> **TEXTO**:
************
Um pouco antes, Erna Solberg não se constrangeu em recriminar o Brasil pelos casos de corrupção. Após reunião com Temer, a premiê norueguesa afirmou a jornalistas que conversou com o colega brasileiro sobre o tema. “Estamos muito preocupados com a Lava Jato. É importante fazer uma limpeza”, disse Erna Solberg, citando o momento de “turbulência” pelo qual passa o Brasil. Após a gafe sobre o monarca local, Temer afirmou que “as instituições funcionam com regularidade extraordinária e liberdade”.
A premiê da Noruega fez os comentários apesar de uma empresa norueguesa, a Sevan Drilling, ter aparecido na Lava Jato. Segundo reportagem publicada pelo jornal O Estado de S.Paulo em janeiro de 2016, a Sevan Drilling pagou cerca de 140 milhões de reais em propina para corromper funcionários da Petrobras.
Meio ambiente
Na quinta-feira 22, o encontro de Temer com as autoridades norueguesas provocou um episódio de humilhação internacional ao Brasil. Em novembro, dados oficiais do governo brasileiro mostraram que entre agosto de 2015 e julho de 2016, o País destruiu quase 8 mil quilômetros quadrados da floresta amazônica, um aumento de 29% em relação ao levantamento anterior.
************
> **DADOS EM ANÁLISE**:
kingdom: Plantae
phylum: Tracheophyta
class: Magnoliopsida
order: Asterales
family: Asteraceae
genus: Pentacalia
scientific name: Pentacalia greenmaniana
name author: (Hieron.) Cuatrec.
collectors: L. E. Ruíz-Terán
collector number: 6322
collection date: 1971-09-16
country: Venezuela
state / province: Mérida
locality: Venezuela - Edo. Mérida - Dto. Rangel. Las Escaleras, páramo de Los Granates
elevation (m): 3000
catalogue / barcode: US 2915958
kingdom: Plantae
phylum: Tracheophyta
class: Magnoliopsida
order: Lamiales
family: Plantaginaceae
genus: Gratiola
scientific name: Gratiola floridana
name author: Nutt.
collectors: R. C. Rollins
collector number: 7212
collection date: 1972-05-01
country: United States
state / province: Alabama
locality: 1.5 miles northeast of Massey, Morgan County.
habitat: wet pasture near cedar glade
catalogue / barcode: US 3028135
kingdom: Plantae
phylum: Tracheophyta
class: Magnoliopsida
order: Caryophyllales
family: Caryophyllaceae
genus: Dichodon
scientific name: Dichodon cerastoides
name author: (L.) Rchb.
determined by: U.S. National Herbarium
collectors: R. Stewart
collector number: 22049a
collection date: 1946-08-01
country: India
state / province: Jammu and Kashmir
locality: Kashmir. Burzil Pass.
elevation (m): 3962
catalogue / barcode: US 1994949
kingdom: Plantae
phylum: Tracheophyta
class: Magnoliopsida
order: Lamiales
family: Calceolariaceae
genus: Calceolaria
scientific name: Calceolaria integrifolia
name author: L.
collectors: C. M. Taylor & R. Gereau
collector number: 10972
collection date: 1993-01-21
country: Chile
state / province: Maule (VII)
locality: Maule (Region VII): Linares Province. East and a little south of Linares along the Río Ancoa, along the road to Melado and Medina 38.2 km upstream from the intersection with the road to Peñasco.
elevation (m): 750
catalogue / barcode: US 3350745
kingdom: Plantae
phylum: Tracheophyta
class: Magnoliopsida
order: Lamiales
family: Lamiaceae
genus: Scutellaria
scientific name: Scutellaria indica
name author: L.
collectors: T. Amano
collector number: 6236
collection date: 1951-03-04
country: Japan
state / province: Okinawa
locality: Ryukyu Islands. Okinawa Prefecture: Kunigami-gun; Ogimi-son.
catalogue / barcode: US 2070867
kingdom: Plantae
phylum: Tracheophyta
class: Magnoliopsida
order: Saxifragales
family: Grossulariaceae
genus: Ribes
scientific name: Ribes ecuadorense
************
> **TAREFA**:
Extraia o texto sobre o encontro de Temer com autoridades norueguesas na íntegra, sem alterar nenhuma palavra. Os dados são um material à parte, sem relação com o texto.

> **RESPOSTA**:
Um pouco antes, Erna Solberg não se constrangeu em recriminar o Brasil pelos casos de corrupção. Após reunião com Temer, a premiê norueguesa afirmou a jornalistas que conversou com o colega brasileiro sobre o tema. “Estamos muito preocupados com a Lava Jato. É importante fazer uma limpeza”, disse Erna Solberg, citando o momento de “turbulência” pelo qual passa o Brasil. Após a gafe sobre o monarca local, Temer afirmou que “as instituições funcionam com regularidade extraordinária e liberdade”.
A premiê da Noruega fez os comentários apesar de uma empresa norueguesa, a Sevan Drilling, ter aparecido na Lava Jato. Segundo reportagem publicada pelo jornal O Estado de S.Paulo em janeiro de 2016, a Sevan Drilling pagou cerca de 140 milhões de reais em propina para corromper funcionários da Petrobras.
Meio ambiente
Na quinta-feira 22, o encontro de Temer com as autoridades norueguesas provocou um episódio de humilhação internacional ao Brasil. Em novembro, dados oficiais do governo brasileiro mostraram que entre agosto de 2015 e julho de 2016, o País destruiu quase 8 mil quilômetros quadrados da floresta amazônica, um aumento de 29% em relação ao levantamento anterior.